TCP port 9200 is commonly used by Elasticsearch, an open-source search engine based on the Lucene library. It is used to provide a RESTful interface for accessing Elasticsearch data. Ensuring that there is no unrestricted inbound access to this port is important for securing Elasticsearch and preventing unauthorized access to data. If there is unrestricted inbound access to port 9200, it could allow an attacker to remotely access and modify Elasticsearch data, which could lead to data breaches and potential data loss.
To remediate the security risk of unrestricted inbound access to TCP port 9200 (ElasticSearch), you can take the following steps:
- Configure Elasticsearch to bind only to specific IP addresses and not all interfaces. This can be done by updating the elasticsearch.yml file with the following line: network.host: [your_ip_address]
- Enable authentication and authorization to control access to Elasticsearch.

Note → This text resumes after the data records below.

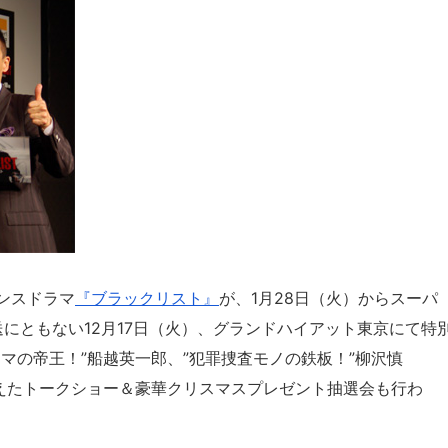
ンスドラマ
『ブラックリスト』
が、1月28日（火）からスーパ
送にともない12月17日（火）、グランドハイアット東京にて特
マの帝王！”船越英一郎、”犯罪捜査モノの鉄板！”柳沢慎
に迎えたトークショー＆豪華クリスマスプレゼント抽選会も行わ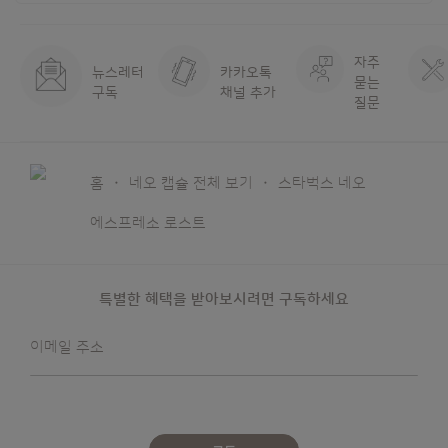
자주
뉴스레터
카카오톡
묻는
구독
채널 추가
질문
홈
네오 캡슐 전체 보기
스타벅스 네오
에스프레소 로스트
특별한 혜택을 받아보시려면 구독하세요
뉴스레터를
이메일 주소
받아보겠습니다:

Elasticsearch supports a number of authentication methods such as basic authentication, SAML, and LDAP. This can be done by updating the elasticsearch.yml file with the following line: xpack.security.enabled: true
- Configure a firewall to restrict inbound access to port 9200. For example, on a Linux system, you can use iptables or firewalld to create a rule that allows only authorized IP addresses to connect to the port.
- Monitor access to Elasticsearch logs and security events to detect any suspicious activity. Elasticsearch provides built-in security and audit logging features that can be enabled to track access and modifications to Elasticsearch data.
Note: Remediation steps provided by Lightlytics are meant to be suggestions and guidelines only. It is crucial to thoroughly verify and test any remediation steps before applying them to production environments. Each organization's infrastructure and security needs may differ, and blindly applying suggested remediation steps without proper testing could potentially cause unforeseen issues or vulnerabilities. Therefore, it is strongly recommended that you validate and customize any remediation steps to meet your organization's specific requirements and ensure that they align with your security policies and best practices.